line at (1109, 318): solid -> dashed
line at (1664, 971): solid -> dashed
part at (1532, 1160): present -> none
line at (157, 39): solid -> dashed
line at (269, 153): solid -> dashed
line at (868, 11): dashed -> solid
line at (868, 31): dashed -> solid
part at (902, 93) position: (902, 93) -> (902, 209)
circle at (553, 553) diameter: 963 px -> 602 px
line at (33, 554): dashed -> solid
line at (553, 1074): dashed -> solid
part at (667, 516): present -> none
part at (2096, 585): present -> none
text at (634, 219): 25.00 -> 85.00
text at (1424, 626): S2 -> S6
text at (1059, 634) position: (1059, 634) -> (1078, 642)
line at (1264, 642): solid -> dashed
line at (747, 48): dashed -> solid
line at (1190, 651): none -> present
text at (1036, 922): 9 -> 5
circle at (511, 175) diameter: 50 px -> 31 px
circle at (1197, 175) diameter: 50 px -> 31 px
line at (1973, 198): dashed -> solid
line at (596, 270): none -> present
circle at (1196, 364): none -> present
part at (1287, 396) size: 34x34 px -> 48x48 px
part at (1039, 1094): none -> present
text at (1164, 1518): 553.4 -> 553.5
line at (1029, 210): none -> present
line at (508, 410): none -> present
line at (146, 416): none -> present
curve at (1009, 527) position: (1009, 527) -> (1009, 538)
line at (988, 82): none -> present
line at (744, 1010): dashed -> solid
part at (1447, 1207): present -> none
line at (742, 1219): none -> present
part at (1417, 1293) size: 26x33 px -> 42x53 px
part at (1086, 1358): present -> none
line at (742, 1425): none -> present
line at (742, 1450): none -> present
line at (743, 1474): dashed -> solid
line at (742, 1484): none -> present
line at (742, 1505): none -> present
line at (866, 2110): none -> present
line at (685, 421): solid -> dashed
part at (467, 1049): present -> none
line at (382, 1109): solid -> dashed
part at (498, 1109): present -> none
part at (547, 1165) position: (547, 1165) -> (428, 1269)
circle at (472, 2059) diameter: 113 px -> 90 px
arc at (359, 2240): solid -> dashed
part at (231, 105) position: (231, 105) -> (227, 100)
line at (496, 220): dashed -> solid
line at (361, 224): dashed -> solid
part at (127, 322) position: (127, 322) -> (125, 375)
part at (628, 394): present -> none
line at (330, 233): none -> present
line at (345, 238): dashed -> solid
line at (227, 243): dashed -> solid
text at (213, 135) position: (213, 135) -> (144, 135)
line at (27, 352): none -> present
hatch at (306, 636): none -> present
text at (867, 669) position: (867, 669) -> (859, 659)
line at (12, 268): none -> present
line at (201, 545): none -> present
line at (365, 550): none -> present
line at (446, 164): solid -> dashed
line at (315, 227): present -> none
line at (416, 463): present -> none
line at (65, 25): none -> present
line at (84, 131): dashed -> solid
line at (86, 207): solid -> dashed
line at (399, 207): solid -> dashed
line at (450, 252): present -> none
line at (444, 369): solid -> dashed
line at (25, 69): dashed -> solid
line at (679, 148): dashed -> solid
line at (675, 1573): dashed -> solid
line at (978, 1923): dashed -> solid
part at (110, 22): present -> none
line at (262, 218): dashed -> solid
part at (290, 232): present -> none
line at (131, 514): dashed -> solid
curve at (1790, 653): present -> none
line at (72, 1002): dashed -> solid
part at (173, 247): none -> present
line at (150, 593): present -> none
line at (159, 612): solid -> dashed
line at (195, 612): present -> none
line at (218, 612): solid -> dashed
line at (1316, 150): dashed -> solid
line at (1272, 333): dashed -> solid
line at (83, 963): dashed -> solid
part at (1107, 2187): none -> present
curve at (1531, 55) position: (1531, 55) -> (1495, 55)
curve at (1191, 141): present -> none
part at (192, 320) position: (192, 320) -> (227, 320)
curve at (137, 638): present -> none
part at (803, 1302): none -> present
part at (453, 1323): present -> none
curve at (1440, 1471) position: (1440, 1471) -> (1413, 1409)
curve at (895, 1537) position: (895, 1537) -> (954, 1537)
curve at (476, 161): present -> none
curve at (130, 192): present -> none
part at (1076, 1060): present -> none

####

» DIRECTIONS: Output all of the rows above verbatim, in their original order, with nothing added, dropped, or altered.

» EXPECTED ANSWER:
line at (1109, 318): solid -> dashed
line at (1664, 971): solid -> dashed
part at (1532, 1160): present -> none
line at (157, 39): solid -> dashed
line at (269, 153): solid -> dashed
line at (868, 11): dashed -> solid
line at (868, 31): dashed -> solid
part at (902, 93) position: (902, 93) -> (902, 209)
circle at (553, 553) diameter: 963 px -> 602 px
line at (33, 554): dashed -> solid
line at (553, 1074): dashed -> solid
part at (667, 516): present -> none
part at (2096, 585): present -> none
text at (634, 219): 25.00 -> 85.00
text at (1424, 626): S2 -> S6
text at (1059, 634) position: (1059, 634) -> (1078, 642)
line at (1264, 642): solid -> dashed
line at (747, 48): dashed -> solid
line at (1190, 651): none -> present
text at (1036, 922): 9 -> 5
circle at (511, 175) diameter: 50 px -> 31 px
circle at (1197, 175) diameter: 50 px -> 31 px
line at (1973, 198): dashed -> solid
line at (596, 270): none -> present
circle at (1196, 364): none -> present
part at (1287, 396) size: 34x34 px -> 48x48 px
part at (1039, 1094): none -> present
text at (1164, 1518): 553.4 -> 553.5
line at (1029, 210): none -> present
line at (508, 410): none -> present
line at (146, 416): none -> present
curve at (1009, 527) position: (1009, 527) -> (1009, 538)
line at (988, 82): none -> present
line at (744, 1010): dashed -> solid
part at (1447, 1207): present -> none
line at (742, 1219): none -> present
part at (1417, 1293) size: 26x33 px -> 42x53 px
part at (1086, 1358): present -> none
line at (742, 1425): none -> present
line at (742, 1450): none -> present
line at (743, 1474): dashed -> solid
line at (742, 1484): none -> present
line at (742, 1505): none -> present
line at (866, 2110): none -> present
line at (685, 421): solid -> dashed
part at (467, 1049): present -> none
line at (382, 1109): solid -> dashed
part at (498, 1109): present -> none
part at (547, 1165) position: (547, 1165) -> (428, 1269)
circle at (472, 2059) diameter: 113 px -> 90 px
arc at (359, 2240): solid -> dashed
part at (231, 105) position: (231, 105) -> (227, 100)
line at (496, 220): dashed -> solid
line at (361, 224): dashed -> solid
part at (127, 322) position: (127, 322) -> (125, 375)
part at (628, 394): present -> none
line at (330, 233): none -> present
line at (345, 238): dashed -> solid
line at (227, 243): dashed -> solid
text at (213, 135) position: (213, 135) -> (144, 135)
line at (27, 352): none -> present
hatch at (306, 636): none -> present
text at (867, 669) position: (867, 669) -> (859, 659)
line at (12, 268): none -> present
line at (201, 545): none -> present
line at (365, 550): none -> present
line at (446, 164): solid -> dashed
line at (315, 227): present -> none
line at (416, 463): present -> none
line at (65, 25): none -> present
line at (84, 131): dashed -> solid
line at (86, 207): solid -> dashed
line at (399, 207): solid -> dashed
line at (450, 252): present -> none
line at (444, 369): solid -> dashed
line at (25, 69): dashed -> solid
line at (679, 148): dashed -> solid
line at (675, 1573): dashed -> solid
line at (978, 1923): dashed -> solid
part at (110, 22): present -> none
line at (262, 218): dashed -> solid
part at (290, 232): present -> none
line at (131, 514): dashed -> solid
curve at (1790, 653): present -> none
line at (72, 1002): dashed -> solid
part at (173, 247): none -> present
line at (150, 593): present -> none
line at (159, 612): solid -> dashed
line at (195, 612): present -> none
line at (218, 612): solid -> dashed
line at (1316, 150): dashed -> solid
line at (1272, 333): dashed -> solid
line at (83, 963): dashed -> solid
part at (1107, 2187): none -> present
curve at (1531, 55) position: (1531, 55) -> (1495, 55)
curve at (1191, 141): present -> none
part at (192, 320) position: (192, 320) -> (227, 320)
curve at (137, 638): present -> none
part at (803, 1302): none -> present
part at (453, 1323): present -> none
curve at (1440, 1471) position: (1440, 1471) -> (1413, 1409)
curve at (895, 1537) position: (895, 1537) -> (954, 1537)
curve at (476, 161): present -> none
curve at (130, 192): present -> none
part at (1076, 1060): present -> none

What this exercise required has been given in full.